Saved data entries

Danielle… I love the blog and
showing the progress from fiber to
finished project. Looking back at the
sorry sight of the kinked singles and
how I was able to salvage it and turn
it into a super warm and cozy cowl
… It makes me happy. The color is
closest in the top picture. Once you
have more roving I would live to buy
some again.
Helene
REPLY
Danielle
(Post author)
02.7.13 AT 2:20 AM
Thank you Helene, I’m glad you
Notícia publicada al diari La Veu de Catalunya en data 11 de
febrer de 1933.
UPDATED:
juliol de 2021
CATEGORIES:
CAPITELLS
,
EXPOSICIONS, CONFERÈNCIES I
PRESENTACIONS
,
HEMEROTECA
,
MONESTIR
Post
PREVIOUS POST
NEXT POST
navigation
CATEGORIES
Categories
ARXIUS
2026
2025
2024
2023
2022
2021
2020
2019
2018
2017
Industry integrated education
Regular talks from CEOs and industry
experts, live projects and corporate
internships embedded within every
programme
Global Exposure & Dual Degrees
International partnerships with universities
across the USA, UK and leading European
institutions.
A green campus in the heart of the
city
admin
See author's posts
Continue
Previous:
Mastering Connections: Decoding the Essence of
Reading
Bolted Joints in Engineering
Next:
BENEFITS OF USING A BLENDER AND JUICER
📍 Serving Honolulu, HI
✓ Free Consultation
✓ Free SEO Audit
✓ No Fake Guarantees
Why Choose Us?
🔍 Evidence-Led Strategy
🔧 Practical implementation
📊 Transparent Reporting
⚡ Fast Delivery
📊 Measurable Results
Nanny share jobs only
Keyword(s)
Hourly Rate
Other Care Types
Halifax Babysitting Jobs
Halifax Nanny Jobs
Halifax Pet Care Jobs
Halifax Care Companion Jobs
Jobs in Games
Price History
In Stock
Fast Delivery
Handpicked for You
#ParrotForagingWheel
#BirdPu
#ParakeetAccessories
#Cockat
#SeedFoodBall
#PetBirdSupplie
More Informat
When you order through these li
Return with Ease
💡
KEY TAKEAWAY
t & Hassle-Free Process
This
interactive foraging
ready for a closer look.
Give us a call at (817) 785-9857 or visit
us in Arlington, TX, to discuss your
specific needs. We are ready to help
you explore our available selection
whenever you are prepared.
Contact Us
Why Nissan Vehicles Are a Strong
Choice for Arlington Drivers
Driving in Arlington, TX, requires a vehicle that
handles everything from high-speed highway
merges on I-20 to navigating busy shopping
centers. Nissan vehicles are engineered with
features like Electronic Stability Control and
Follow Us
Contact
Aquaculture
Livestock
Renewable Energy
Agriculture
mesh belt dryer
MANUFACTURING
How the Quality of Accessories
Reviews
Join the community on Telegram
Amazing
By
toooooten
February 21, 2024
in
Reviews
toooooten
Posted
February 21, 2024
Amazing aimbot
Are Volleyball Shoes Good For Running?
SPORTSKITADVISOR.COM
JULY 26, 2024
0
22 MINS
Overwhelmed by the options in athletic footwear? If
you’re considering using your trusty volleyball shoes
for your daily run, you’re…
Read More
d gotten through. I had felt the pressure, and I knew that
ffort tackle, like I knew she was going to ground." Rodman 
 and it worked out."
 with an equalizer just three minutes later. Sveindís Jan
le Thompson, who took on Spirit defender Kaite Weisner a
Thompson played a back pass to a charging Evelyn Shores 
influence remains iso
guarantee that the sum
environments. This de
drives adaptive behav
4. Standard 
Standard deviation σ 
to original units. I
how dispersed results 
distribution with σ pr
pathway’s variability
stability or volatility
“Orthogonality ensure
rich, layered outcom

TASK DIRECTIONS: The lines to return are those with the string "through" in them; copy each from the entries above.

ANSWER FOR THIS EXERCISE:
When you order through these li
d gotten through. I had felt the pressure, and I knew that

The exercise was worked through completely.